Task statement: The answer should match the entries below word for word, minus their pictures.

Stored data entries:
——
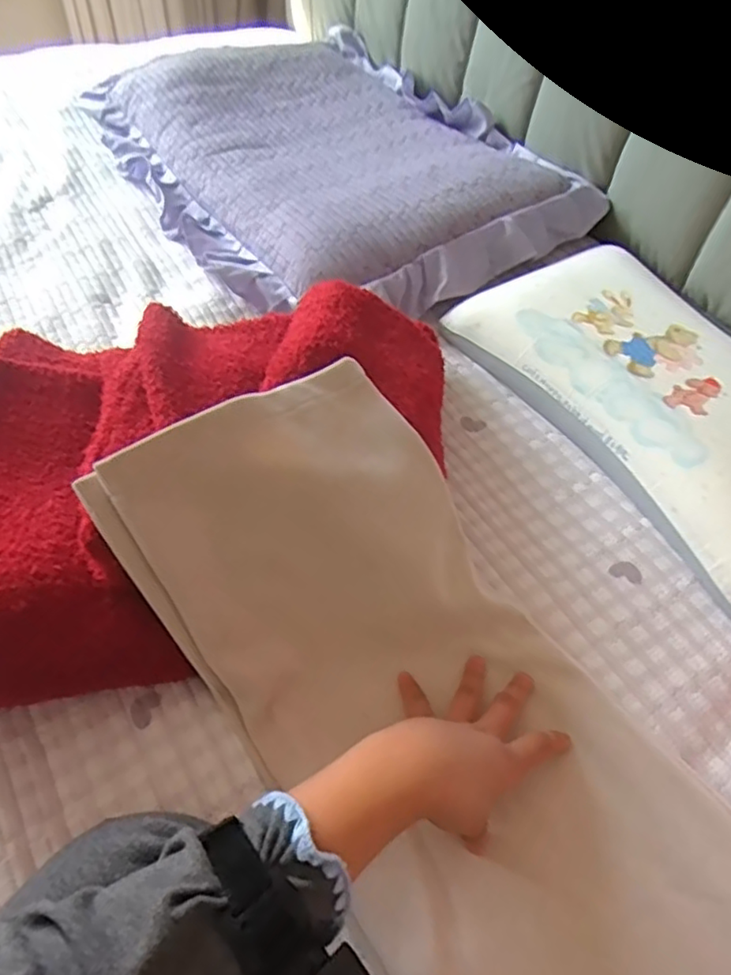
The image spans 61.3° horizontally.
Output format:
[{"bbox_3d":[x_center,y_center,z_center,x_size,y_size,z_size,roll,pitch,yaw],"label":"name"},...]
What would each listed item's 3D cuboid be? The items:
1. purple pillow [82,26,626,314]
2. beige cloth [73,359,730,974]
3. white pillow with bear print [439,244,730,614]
[{"bbox_3d":[-0.070,-0.484,0.910,0.478,0.092,0.703,-25,57,-21],"label":"purple pillow"},{"bbox_3d":[0.108,0.239,0.374,0.245,0.137,0.706,-30,70,-24],"label":"beige cloth"},{"bbox_3d":[0.325,-0.091,0.646,0.261,0.064,0.461,-25,57,-21],"label":"white pillow with bear print"}]

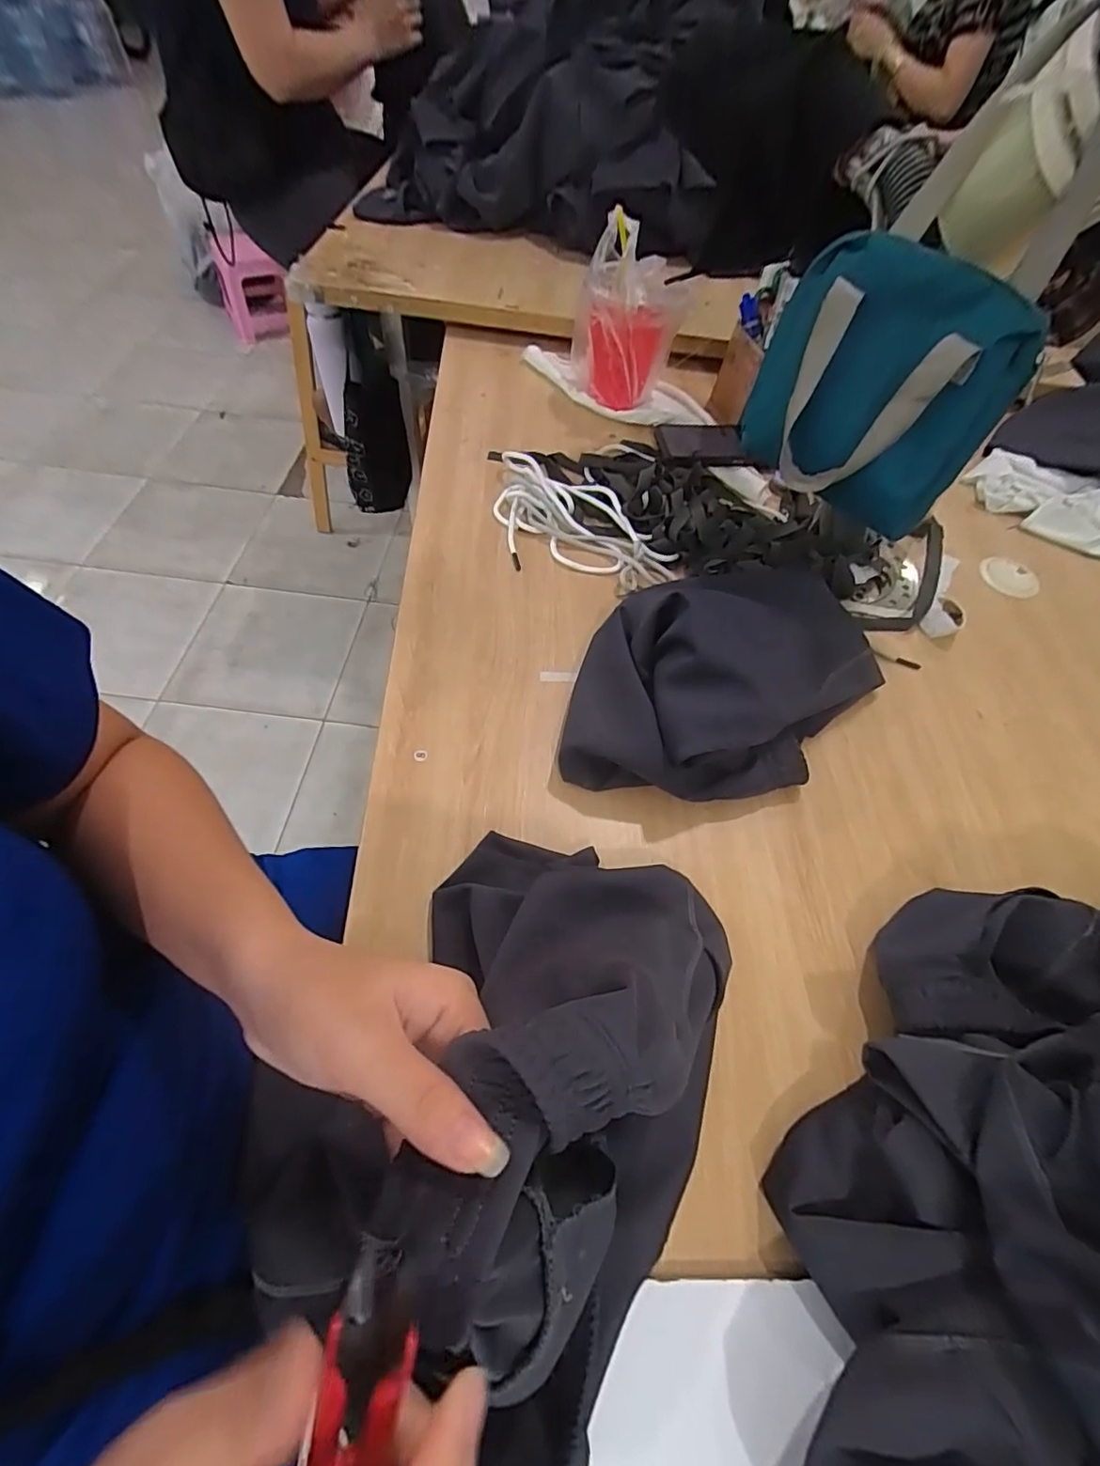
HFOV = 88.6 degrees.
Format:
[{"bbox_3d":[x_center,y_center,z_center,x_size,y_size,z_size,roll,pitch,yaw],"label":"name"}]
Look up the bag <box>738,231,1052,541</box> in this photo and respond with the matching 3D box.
[{"bbox_3d":[0.256,-0.278,0.463,0.195,0.164,0.066,37,63,18],"label":"bag"}]

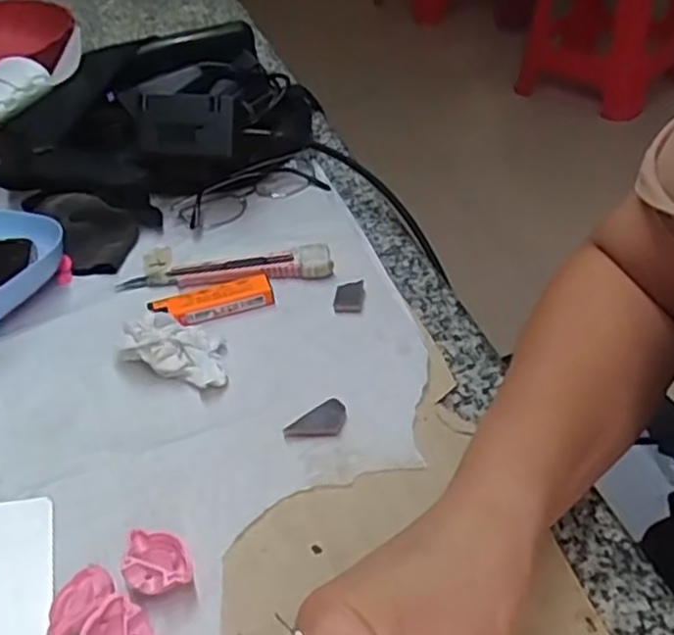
——
Answer below:
The image spans 61.3° horizontally.
Output format:
[{"bbox_3d":[x_center,y_center,z_center,x_size,y_size,z_size,roll,pitch,yaw],"label":"name"},...]
What would each listed item's 3D cuboid be? The items:
1. purple pillow [82,26,626,314]
2. beige cloth [73,359,730,974]
3. white pillow with bear print [439,244,730,614]
[{"bbox_3d":[-0.070,-0.484,0.910,0.478,0.092,0.703,-25,57,-21],"label":"purple pillow"},{"bbox_3d":[0.108,0.239,0.374,0.245,0.137,0.706,-30,70,-24],"label":"beige cloth"},{"bbox_3d":[0.325,-0.091,0.646,0.261,0.064,0.461,-25,57,-21],"label":"white pillow with bear print"}]

HFOV = 88.6 degrees.
Format:
[{"bbox_3d":[x_center,y_center,z_center,x_size,y_size,z_size,roll,pitch,yaw],"label":"name"}]
Look up the bag <box>738,231,1052,541</box> in this photo and respond with the matching 3D box.
[{"bbox_3d":[0.256,-0.278,0.463,0.195,0.164,0.066,37,63,18],"label":"bag"}]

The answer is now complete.